Start of DATASET ENTRIES

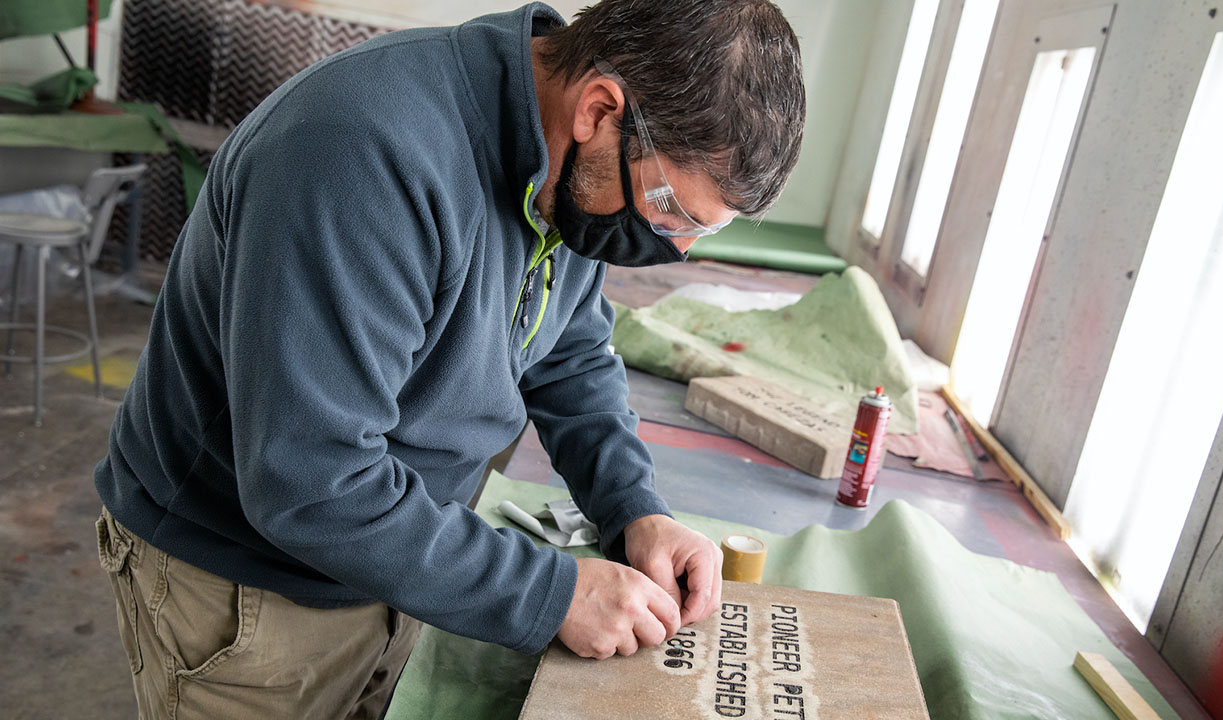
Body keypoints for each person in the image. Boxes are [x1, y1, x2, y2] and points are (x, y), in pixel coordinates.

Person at [93, 0, 805, 716]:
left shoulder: (569, 170)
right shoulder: (360, 154)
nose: (676, 249)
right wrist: (550, 592)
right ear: (599, 109)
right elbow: (310, 481)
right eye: (673, 214)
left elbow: (569, 354)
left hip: (398, 560)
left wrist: (635, 511)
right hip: (248, 590)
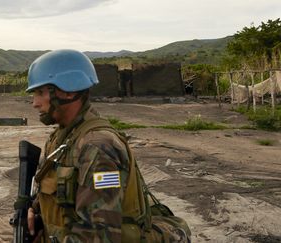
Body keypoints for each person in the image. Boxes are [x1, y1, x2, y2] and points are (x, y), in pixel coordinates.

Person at [26, 49, 190, 242]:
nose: (34, 103)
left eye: (39, 92)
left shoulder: (98, 148)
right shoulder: (61, 138)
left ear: (67, 92)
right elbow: (56, 194)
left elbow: (99, 235)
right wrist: (35, 211)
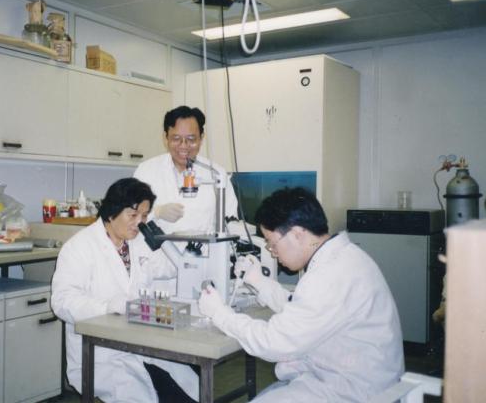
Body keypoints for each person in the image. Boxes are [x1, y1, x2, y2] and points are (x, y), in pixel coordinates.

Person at [198, 187, 404, 402]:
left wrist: (220, 313)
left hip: (353, 392)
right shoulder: (343, 257)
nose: (272, 252)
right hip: (346, 377)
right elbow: (301, 308)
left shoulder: (329, 274)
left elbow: (274, 342)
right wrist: (259, 282)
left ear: (297, 234)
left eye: (272, 243)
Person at [51, 178, 198, 403]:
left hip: (141, 346)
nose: (139, 223)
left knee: (188, 391)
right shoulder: (79, 247)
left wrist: (189, 252)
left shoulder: (137, 242)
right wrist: (106, 308)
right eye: (133, 215)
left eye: (144, 216)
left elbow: (167, 267)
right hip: (100, 356)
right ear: (112, 213)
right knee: (143, 395)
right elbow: (62, 302)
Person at [133, 105, 238, 235]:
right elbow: (128, 218)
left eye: (191, 139)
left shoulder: (217, 174)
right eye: (176, 139)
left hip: (204, 248)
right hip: (157, 248)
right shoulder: (146, 171)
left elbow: (231, 222)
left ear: (201, 138)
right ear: (166, 138)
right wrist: (156, 212)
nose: (183, 146)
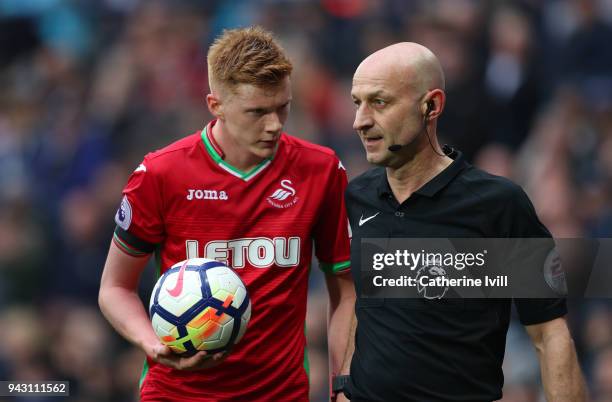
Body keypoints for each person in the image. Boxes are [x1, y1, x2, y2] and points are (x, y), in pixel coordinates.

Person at [98, 26, 355, 402]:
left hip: (279, 394)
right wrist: (152, 344)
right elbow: (114, 288)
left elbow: (345, 290)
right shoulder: (161, 174)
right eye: (257, 112)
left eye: (283, 107)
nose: (274, 125)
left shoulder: (321, 170)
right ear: (215, 104)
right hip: (176, 393)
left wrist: (342, 384)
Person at [333, 42, 587, 402]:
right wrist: (344, 385)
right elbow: (365, 302)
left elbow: (550, 335)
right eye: (357, 103)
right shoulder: (358, 197)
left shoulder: (499, 205)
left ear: (431, 106)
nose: (360, 121)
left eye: (380, 102)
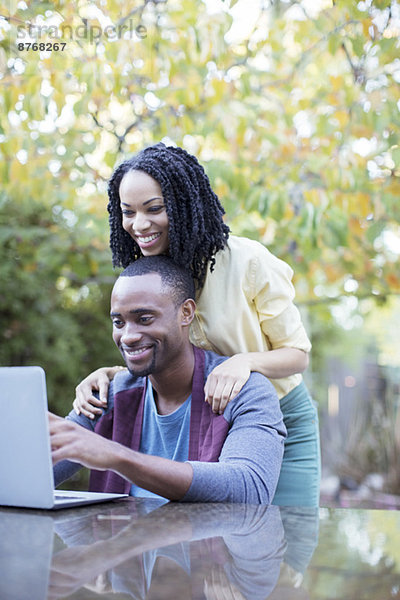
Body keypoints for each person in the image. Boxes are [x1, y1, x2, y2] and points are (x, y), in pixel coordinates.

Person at [72, 142, 320, 507]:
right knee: (215, 537)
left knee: (292, 541)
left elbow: (297, 355)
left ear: (183, 204)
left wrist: (245, 362)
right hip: (211, 416)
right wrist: (111, 374)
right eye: (128, 212)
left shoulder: (247, 262)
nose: (139, 225)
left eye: (154, 209)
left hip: (275, 410)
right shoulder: (154, 274)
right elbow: (169, 351)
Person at [50, 256, 286, 503]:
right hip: (124, 541)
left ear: (186, 313)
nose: (128, 336)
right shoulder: (108, 394)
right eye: (118, 322)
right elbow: (37, 473)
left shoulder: (246, 391)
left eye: (144, 319)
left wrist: (117, 456)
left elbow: (249, 488)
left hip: (207, 541)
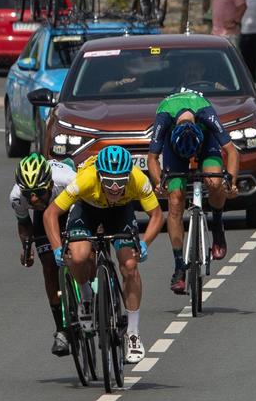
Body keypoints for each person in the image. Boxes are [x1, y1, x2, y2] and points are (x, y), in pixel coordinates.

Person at [43, 143, 164, 364]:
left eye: (120, 182)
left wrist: (145, 243)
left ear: (129, 177)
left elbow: (157, 215)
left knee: (129, 265)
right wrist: (57, 248)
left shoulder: (138, 180)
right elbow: (50, 214)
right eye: (109, 182)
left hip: (121, 213)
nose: (115, 188)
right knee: (79, 257)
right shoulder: (85, 180)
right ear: (99, 177)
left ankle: (133, 333)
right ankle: (86, 296)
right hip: (87, 210)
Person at [146, 89, 240, 294]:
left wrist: (231, 182)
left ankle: (217, 223)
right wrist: (158, 182)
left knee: (215, 182)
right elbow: (152, 158)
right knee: (175, 199)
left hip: (206, 141)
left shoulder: (206, 113)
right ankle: (179, 265)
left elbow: (232, 151)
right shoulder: (164, 116)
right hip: (174, 149)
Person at [10, 154, 78, 356]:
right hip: (45, 213)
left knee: (79, 252)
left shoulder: (69, 181)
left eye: (38, 192)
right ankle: (61, 330)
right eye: (28, 193)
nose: (33, 198)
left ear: (49, 184)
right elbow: (24, 224)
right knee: (49, 267)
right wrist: (27, 248)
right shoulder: (17, 196)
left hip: (71, 204)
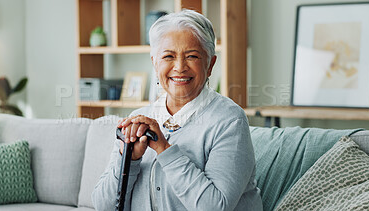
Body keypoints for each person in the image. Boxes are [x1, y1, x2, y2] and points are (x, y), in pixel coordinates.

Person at [92, 9, 263, 211]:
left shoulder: (229, 120)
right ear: (155, 63)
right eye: (168, 56)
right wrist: (129, 157)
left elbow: (215, 207)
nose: (180, 67)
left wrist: (164, 149)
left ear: (210, 64)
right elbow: (103, 206)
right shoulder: (138, 120)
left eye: (192, 56)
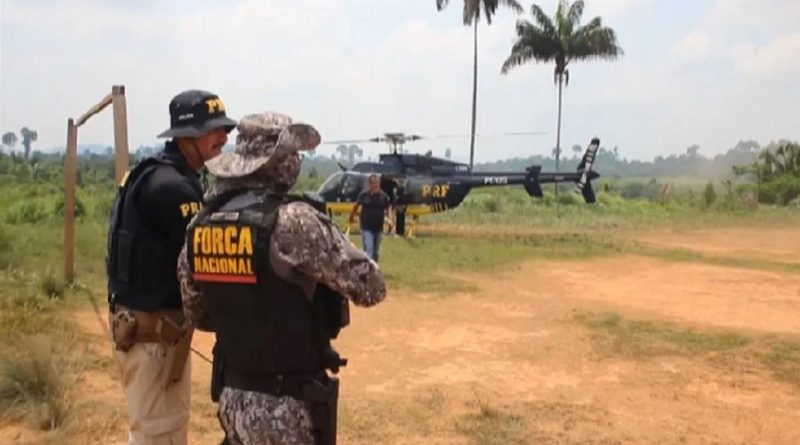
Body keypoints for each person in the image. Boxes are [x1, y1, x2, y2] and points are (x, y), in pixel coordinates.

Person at [177, 112, 386, 445]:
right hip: (289, 409)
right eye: (292, 154)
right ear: (276, 163)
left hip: (234, 402)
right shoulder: (292, 221)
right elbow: (371, 287)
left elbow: (198, 314)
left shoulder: (200, 225)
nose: (297, 162)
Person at [106, 89, 236, 445]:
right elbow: (208, 267)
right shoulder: (173, 189)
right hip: (154, 342)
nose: (224, 137)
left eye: (225, 128)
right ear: (185, 137)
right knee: (159, 437)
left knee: (152, 434)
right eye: (213, 130)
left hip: (149, 336)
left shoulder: (155, 174)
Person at [349, 174, 392, 262]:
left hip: (378, 228)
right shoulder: (364, 194)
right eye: (373, 183)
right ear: (369, 184)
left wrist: (390, 219)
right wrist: (351, 217)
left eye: (377, 183)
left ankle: (371, 266)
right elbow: (356, 206)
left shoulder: (383, 196)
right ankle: (369, 271)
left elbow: (388, 208)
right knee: (369, 249)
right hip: (366, 227)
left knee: (375, 252)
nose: (376, 185)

End of DATASET ENTRIES

WHAT YOU ARE ASKED TO DO: For this exercise, set down the lines in the entries above from the one with "left wrist: (635, 511)" through the one with "nose: (360, 121)" exactly as written, without any pictures.

EXERCISE SOLUTION:
left wrist: (635, 511)
right hip: (248, 590)
Body keypoints for each person in the image. Boxes are [x1, y1, x2, y2] and points are (x, y), in pixel coordinates.

Person at [26, 49, 190, 242]:
nose: (34, 103)
left eye: (39, 92)
left shoulder: (98, 148)
right shoulder: (61, 138)
left ear: (67, 92)
right elbow: (56, 194)
left elbow: (99, 235)
right wrist: (35, 211)
Body keypoints for each person in the image. Boxes are [x1, y1, x2, y2] and points are (x, y), in pixel coordinates.

Person at [198, 187, 404, 402]:
left wrist: (220, 313)
left hip: (353, 392)
right shoulder: (343, 257)
nose: (272, 252)
right hip: (346, 377)
right elbow: (301, 308)
left shoulder: (329, 274)
left elbow: (274, 342)
right wrist: (259, 282)
left ear: (297, 234)
left eye: (272, 243)
Person at [51, 178, 198, 403]:
left hip: (141, 346)
nose: (139, 223)
left knee: (188, 391)
right shoulder: (79, 247)
left wrist: (189, 252)
left shoulder: (137, 242)
right wrist: (106, 308)
right eye: (133, 215)
left eye: (144, 216)
left elbow: (167, 267)
right hip: (100, 356)
right ear: (112, 213)
right knee: (143, 395)
right elbow: (62, 302)
Person at [133, 105, 238, 235]:
right elbow: (128, 218)
left eye: (191, 139)
left shoulder: (217, 174)
right eye: (176, 139)
left hip: (204, 248)
right hip: (157, 248)
right shoulder: (146, 171)
left elbow: (231, 222)
left ear: (201, 138)
right ear: (166, 138)
right wrist: (156, 212)
nose: (183, 146)
Body keypoints for each person in the image. Boxes are [x1, y1, x2, y2] and points are (x, y), in pixel coordinates.

Person at [98, 26, 355, 402]:
left hip: (279, 394)
right wrist: (152, 344)
right elbow: (114, 288)
left elbow: (345, 290)
right shoulder: (161, 174)
right eye: (257, 112)
left eye: (283, 107)
nose: (274, 125)
left shoulder: (321, 170)
right ear: (215, 104)
right hip: (176, 393)
left wrist: (342, 384)
Person at [333, 42, 587, 402]:
right wrist: (344, 385)
right elbow: (365, 302)
left elbow: (550, 335)
right eye: (357, 103)
right shoulder: (358, 197)
left shoulder: (499, 205)
left ear: (431, 106)
nose: (360, 121)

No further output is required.